Among the most popular lies told by millions of American adults every day:
"The check is in the mail."
"I'll respect you in the morning."
"Sure, I used to smoke that shit back when I was in college, but I haven't touched it in years."
If the general public only realized how very many of their respectable and otherwise law-abiding neighbors were regular pot smokers, attitudes would change radically, right quick. But since the sacred herb is still illegal, why make waves by outing yourself when it's so easy to fly under the radar? Who needs the aggrevation of being arrested? And more importantly, who'd want to be in a position where you're asked to reveal your sources?
There are entire networks engaging in the cannabis trade without attracting police attention because they don't deal in other drugs and don't brandish firearms. And of course for every such underground merchant, there are dozens of satisfied customers.
Everything works out on a regular basis, as long as everyone follows the "don't ask don't tell" rule. When a business-owner grandfather tells lie #3 (as listed above), who's going to disbelieve him?

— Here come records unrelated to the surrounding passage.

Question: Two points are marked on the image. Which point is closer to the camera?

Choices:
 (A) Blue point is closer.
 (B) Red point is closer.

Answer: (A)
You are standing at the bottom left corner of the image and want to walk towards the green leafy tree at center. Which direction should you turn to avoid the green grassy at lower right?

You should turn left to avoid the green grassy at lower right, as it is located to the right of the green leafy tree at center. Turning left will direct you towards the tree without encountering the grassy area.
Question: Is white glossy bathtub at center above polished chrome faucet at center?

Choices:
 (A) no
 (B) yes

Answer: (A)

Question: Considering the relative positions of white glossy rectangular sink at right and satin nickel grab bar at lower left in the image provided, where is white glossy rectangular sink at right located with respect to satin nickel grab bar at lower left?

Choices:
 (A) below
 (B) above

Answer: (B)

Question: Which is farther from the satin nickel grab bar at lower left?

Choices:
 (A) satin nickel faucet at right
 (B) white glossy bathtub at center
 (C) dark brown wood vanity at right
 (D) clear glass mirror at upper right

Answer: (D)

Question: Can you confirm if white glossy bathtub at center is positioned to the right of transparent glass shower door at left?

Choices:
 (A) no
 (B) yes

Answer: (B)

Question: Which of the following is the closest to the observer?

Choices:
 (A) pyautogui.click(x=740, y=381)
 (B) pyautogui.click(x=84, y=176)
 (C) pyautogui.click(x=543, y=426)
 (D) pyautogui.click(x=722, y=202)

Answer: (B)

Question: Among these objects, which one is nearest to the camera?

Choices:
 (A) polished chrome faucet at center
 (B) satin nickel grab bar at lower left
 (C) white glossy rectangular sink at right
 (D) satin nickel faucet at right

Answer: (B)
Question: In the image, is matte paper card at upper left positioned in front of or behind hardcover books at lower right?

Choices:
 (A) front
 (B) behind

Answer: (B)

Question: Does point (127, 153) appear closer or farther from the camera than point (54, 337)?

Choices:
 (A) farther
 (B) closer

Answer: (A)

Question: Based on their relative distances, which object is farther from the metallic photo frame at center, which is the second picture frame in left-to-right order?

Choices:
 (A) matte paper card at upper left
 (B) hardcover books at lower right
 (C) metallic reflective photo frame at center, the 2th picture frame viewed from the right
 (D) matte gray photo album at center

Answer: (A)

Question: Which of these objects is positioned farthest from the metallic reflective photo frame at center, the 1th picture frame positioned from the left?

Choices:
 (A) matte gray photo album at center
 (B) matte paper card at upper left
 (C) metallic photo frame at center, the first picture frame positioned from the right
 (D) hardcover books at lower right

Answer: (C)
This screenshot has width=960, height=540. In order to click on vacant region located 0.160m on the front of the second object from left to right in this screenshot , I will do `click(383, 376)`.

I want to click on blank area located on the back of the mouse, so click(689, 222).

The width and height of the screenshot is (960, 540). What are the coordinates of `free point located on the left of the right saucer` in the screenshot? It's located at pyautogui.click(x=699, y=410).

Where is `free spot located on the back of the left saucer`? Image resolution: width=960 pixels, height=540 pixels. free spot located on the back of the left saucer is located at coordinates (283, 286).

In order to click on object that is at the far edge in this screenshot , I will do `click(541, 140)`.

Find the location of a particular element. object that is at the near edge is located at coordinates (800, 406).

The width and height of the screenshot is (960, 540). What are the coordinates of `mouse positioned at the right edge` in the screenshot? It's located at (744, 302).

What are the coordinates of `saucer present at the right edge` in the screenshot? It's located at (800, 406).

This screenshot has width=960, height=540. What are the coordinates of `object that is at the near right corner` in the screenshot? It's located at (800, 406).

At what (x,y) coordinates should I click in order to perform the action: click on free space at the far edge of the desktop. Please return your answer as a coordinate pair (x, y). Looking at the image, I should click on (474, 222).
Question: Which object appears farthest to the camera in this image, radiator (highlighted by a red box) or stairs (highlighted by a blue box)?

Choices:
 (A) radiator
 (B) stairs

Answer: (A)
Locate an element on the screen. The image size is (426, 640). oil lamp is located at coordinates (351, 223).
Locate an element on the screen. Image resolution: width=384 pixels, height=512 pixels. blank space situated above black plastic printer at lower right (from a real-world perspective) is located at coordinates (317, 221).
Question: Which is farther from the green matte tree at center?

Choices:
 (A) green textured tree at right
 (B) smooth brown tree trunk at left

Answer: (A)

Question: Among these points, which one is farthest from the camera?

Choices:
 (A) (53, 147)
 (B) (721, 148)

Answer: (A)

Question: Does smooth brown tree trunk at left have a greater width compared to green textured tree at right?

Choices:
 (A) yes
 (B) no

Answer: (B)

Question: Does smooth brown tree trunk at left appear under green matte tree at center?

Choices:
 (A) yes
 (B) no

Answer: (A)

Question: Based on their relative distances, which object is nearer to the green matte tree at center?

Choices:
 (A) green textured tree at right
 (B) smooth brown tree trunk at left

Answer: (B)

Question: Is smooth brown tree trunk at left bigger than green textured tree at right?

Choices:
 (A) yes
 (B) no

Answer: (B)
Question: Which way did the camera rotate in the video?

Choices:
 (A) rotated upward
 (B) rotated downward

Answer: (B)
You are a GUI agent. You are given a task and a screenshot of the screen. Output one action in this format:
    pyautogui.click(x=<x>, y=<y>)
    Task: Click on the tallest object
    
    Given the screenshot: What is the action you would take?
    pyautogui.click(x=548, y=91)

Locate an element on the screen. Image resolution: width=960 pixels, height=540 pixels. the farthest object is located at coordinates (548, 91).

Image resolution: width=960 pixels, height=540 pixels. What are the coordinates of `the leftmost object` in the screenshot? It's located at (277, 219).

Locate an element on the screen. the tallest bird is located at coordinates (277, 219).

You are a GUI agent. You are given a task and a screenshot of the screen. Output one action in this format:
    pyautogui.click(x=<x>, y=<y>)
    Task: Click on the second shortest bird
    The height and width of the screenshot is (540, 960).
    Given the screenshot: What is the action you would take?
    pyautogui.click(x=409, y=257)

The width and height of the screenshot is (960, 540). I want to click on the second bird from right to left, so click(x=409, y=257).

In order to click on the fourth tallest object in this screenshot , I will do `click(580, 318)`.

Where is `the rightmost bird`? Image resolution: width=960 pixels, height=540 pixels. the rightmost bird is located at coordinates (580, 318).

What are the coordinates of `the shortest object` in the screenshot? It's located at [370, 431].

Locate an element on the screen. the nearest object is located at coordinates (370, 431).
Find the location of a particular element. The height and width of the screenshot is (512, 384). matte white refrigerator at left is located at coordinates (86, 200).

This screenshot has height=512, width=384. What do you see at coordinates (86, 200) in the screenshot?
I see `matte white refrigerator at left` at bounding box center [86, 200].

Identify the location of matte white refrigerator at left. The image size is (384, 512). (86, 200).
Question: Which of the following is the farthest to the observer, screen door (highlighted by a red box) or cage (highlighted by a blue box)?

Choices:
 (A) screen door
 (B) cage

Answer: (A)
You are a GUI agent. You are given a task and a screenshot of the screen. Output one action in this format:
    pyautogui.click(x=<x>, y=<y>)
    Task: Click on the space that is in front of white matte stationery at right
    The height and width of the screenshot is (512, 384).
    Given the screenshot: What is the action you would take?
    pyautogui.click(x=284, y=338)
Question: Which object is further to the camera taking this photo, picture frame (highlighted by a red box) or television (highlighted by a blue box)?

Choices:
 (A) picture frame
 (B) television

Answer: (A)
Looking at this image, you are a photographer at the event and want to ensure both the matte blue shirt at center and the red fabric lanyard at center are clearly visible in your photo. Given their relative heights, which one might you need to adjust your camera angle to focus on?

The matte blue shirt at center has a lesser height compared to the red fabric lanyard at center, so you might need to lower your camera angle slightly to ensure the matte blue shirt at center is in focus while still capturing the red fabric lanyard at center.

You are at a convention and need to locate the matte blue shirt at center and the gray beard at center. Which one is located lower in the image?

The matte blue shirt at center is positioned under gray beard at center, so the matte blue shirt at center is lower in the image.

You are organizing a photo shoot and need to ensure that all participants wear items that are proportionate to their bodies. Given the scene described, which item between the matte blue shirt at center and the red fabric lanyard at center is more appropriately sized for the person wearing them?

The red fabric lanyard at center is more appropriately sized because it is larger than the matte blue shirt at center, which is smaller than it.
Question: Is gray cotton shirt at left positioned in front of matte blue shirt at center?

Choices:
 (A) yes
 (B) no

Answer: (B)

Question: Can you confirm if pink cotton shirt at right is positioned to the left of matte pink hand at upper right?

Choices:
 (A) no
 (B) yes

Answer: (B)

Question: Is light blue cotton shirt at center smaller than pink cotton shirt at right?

He's just like the nurse and the lawyer and the schoolteacher who'll tell you the exact same thing; they are all reasonable, well-behaved people who are never visibly intoxicated, who live up to all their responsibiites, and who are generally nice, pleasant neighbors.
And at least half of them are lying their asses off.
Now, before you jump all over me, I will concede that there ARE, of course, large numbers of baby boomers who DID smoke weed in the past and who DID give it up for good, in some cases many years ago. Some of these folks never "got into it" enough to develop a real liking for the stuff, while others indulged to excess and HAD to quit; there are any number of reasons for a significantly large minority of users to become ex-users.
That's why it's so easy for all the rest of us to make the same claim.
When we were young and all of this was new, public displays of civil disobedience were all the rage and defiant public "smoke-ins" may have seemed like a good idea to many of us.
Thing is, disinterested observers could be expected to readily understand the seriousness of sitting in for civil rights or of resisting the military draft, but not so many folks would be likely to respond positively to demonstrations for the right to get high in a different manner ~ a more pleasant and less destructive manner ~ than drunkenness. So, decades later, we continue to go about our business (or rather, our pleasure) without making a public issue of it.
Hell, I'm as guilty as anyone by posting this anonymously. I have enough problems and complications in my life without asking for police trouble, without being pressured to rat out my friend who buys pounds and sells eighths-of-an-ounce. I am certainly not going to among the first to come clean; I just wish others would emerge from this particular closet so we could see an end to this irritating latter-day prohibition.
Will the election and inauguration of a President Obama make a difference on this issue? I'd like to think so, but I'm not holding my breath. Well, not figuratively, anyway.